Try it: Copying task for the records below: reproduce each one exactly and drop the pictures.

*** Entries supplied ***

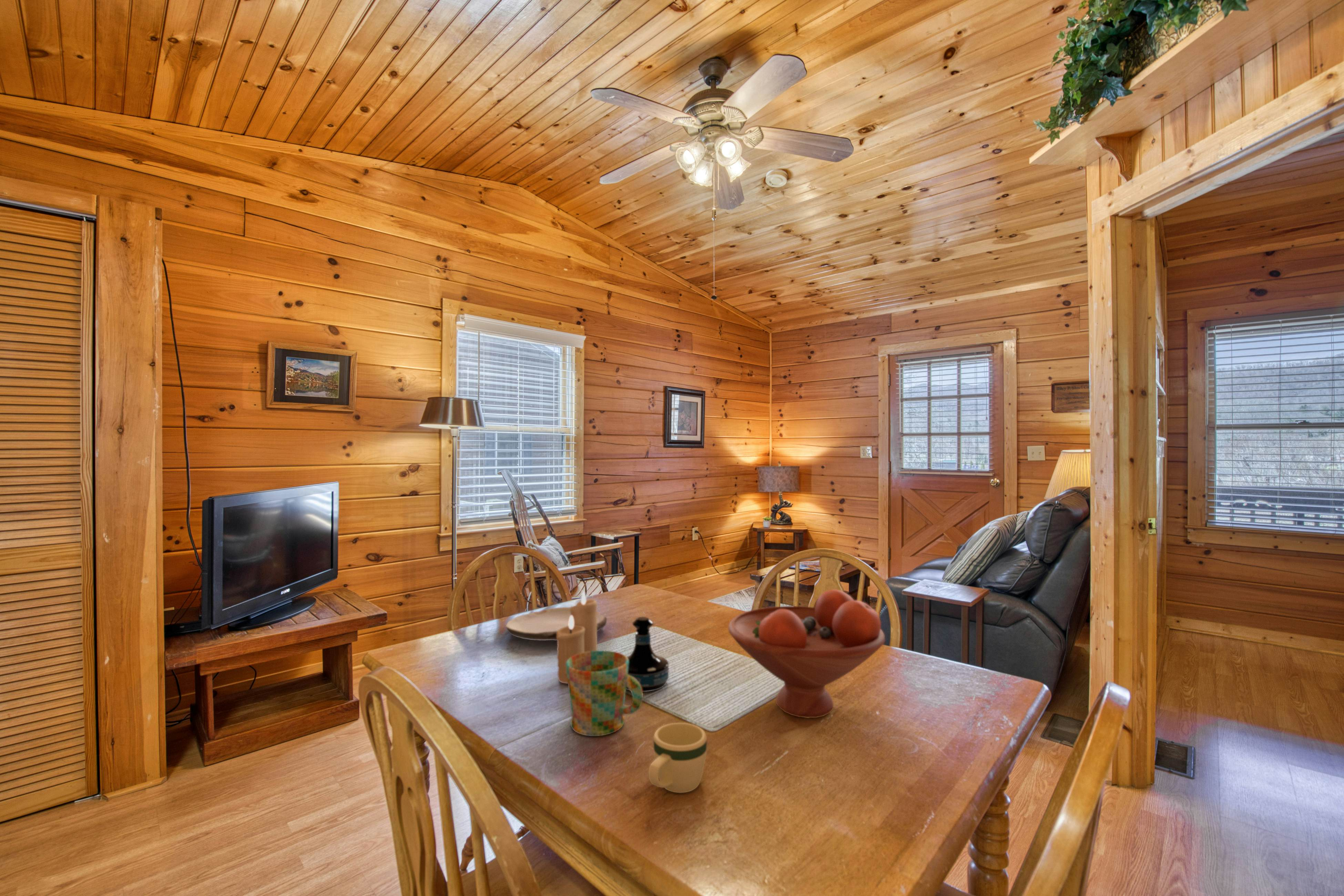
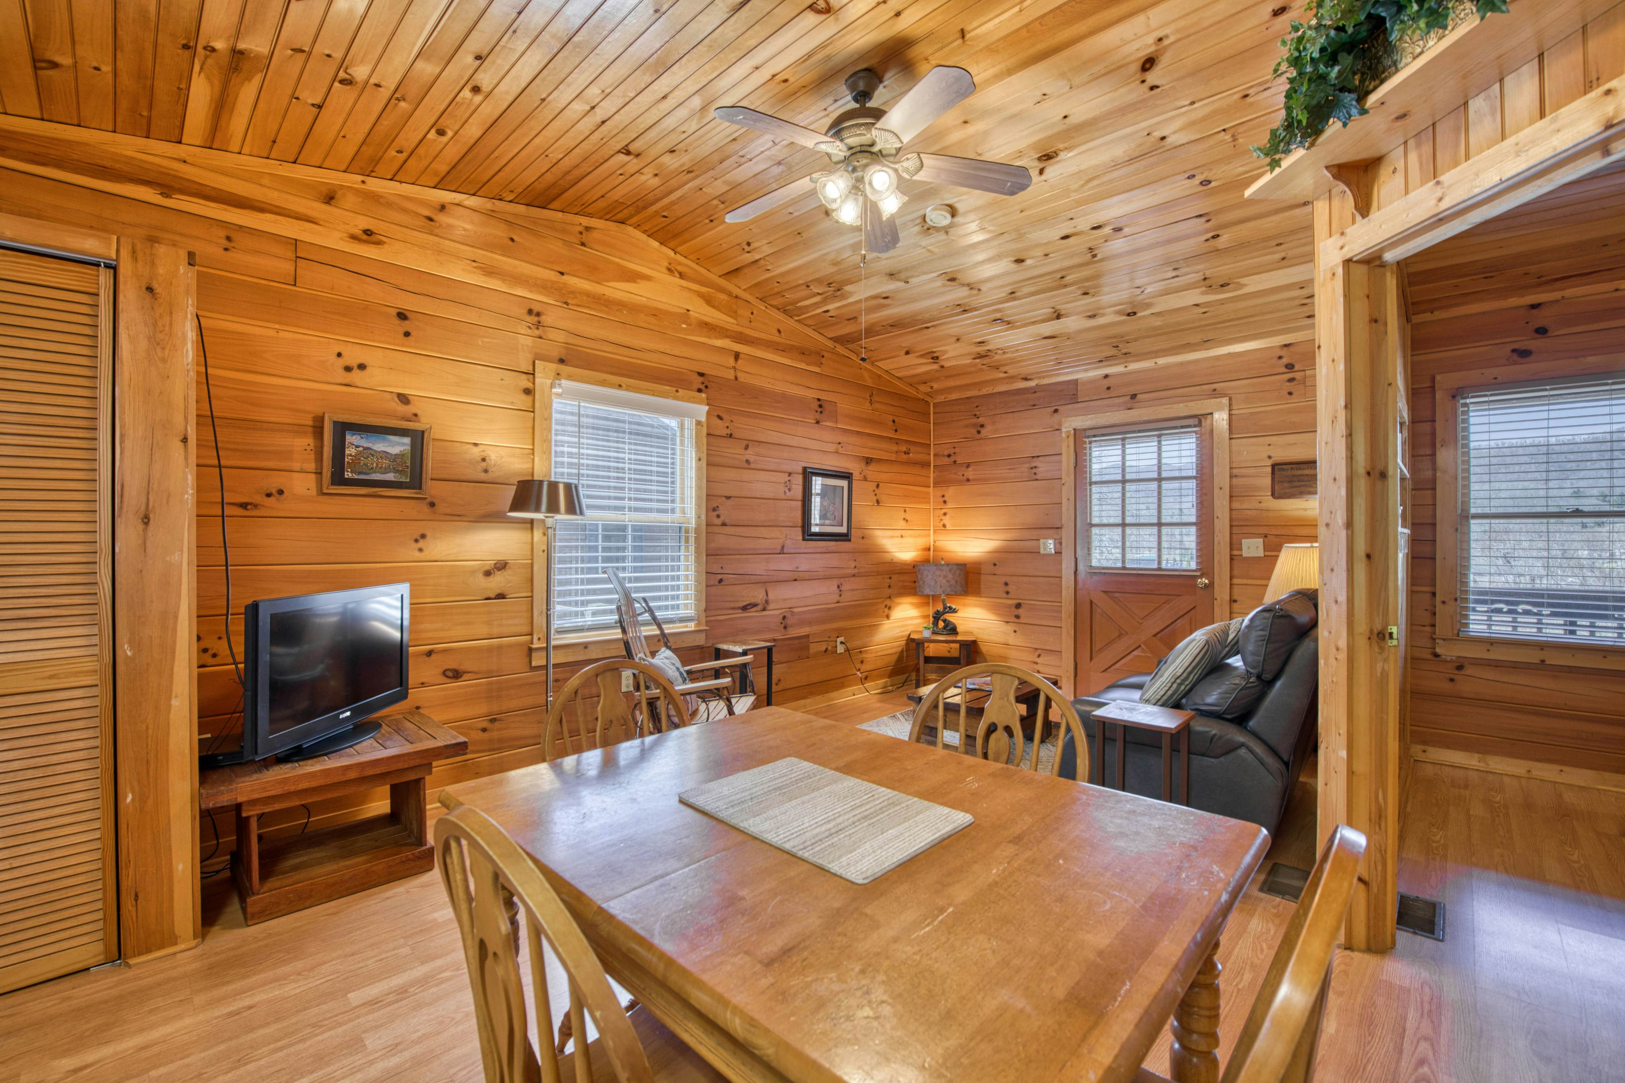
- tequila bottle [626,617,669,692]
- candle [557,591,598,684]
- fruit bowl [728,589,885,719]
- plate [505,607,607,641]
- mug [648,722,707,793]
- mug [566,650,643,736]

*** End of Entries supplied ***

Solution to the exercise:
- tequila bottle [626,617,669,692]
- candle [557,591,598,684]
- fruit bowl [728,589,885,719]
- plate [505,607,607,641]
- mug [648,722,707,793]
- mug [566,650,643,736]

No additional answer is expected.